Spatially and temporally distributed modeling of landslide susceptibility

Mapping of landslide susceptibility in forested watersheds is important for management decisions. In forested watersheds, especially in mountainous areas, the spatial distribution of relevant parameters for landslide prediction is often unavailable. This paper presents a GIS-based modeling approach that includes representation of the uncertainty and variability inherent in parameters. In this approach, grid-based tools are used to integrate the Soil Moisture Routing (SMR) model and infinite slope model with probabilistic analysis.

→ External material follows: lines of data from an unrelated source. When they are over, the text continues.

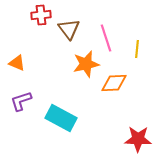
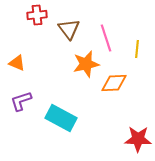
red cross: moved 4 px left
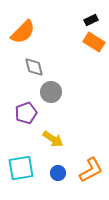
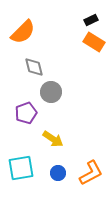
orange L-shape: moved 3 px down
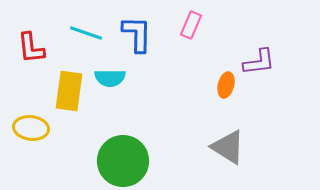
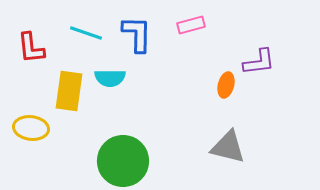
pink rectangle: rotated 52 degrees clockwise
gray triangle: rotated 18 degrees counterclockwise
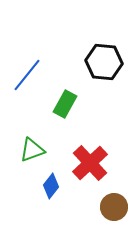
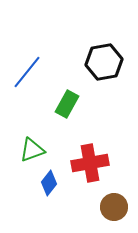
black hexagon: rotated 15 degrees counterclockwise
blue line: moved 3 px up
green rectangle: moved 2 px right
red cross: rotated 33 degrees clockwise
blue diamond: moved 2 px left, 3 px up
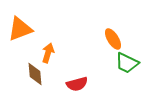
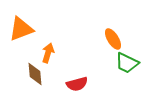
orange triangle: moved 1 px right
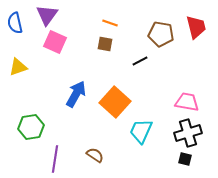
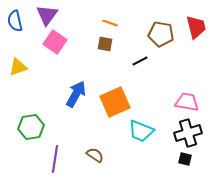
blue semicircle: moved 2 px up
pink square: rotated 10 degrees clockwise
orange square: rotated 24 degrees clockwise
cyan trapezoid: rotated 92 degrees counterclockwise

The SMR model is a daily water balance model that simulates the hydrology of forested watersheds by combining climate data, a digital elevation model, soil, and land use data. The infinite slope model is used for slope stability analysis and determining the factor of safety for a slope. Monte Carlo simulation is used to incorporate the variability of input parameters and account for uncertainties associated with the evaluation of landslide susceptibility. This integrated approach of dynamic slope stability analysis was applied to the 72-km² Pete King watershed located in the Clearwater National Forest in north-central Idaho, USA, where landslides have occurred. A 30-year simulation was performed beginning with the existing vegetation covers that represented the watershed during the landslide year. Comparison of the GIS-based approach with existing models (FSmet and SHALSTAB) showed better precision of landslides based on the ratio of correctly identified landslides to susceptible areas. Analysis of landslide susceptibility showed that (1) the proportion of susceptible and non-susceptible cells changes spatially and temporally, (2) changed cells were a function of effective precipitation and soil storage amount, and (3) cell stability increased over time especially for clear-cut areas as root strength increased and vegetation transitioned to regenerated forest. Our modeling results showed that landslide susceptibility is strongly influenced by natural processes and human activities in space and time; while results from simulated outputs show the potential for decision-making in effective forest planning by using various management scenarios and controlling factors that influence landslide susceptibility. Such a process-based tool could be used to deal with real-dynamic systems to help decision-makers to answer complex landslide susceptibility questions.